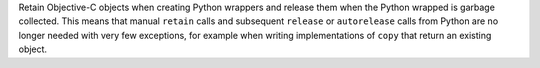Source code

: Retain Objective-C objects when creating Python wrappers and release them when the
Python wrapped is garbage collected. This means that manual ``retain`` calls and
subsequent ``release`` or ``autorelease`` calls from Python are no longer needed with
very few exceptions, for example when writing implementations of ``copy`` that return an
existing object.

● ● ● ● ●

Job: Please filter the data down to the lines containing the word "calls".

Response area:
Python wrapped is garbage collected. This means that manual ``retain`` calls and
subsequent ``release`` or ``autorelease`` calls from Python are no longer needed with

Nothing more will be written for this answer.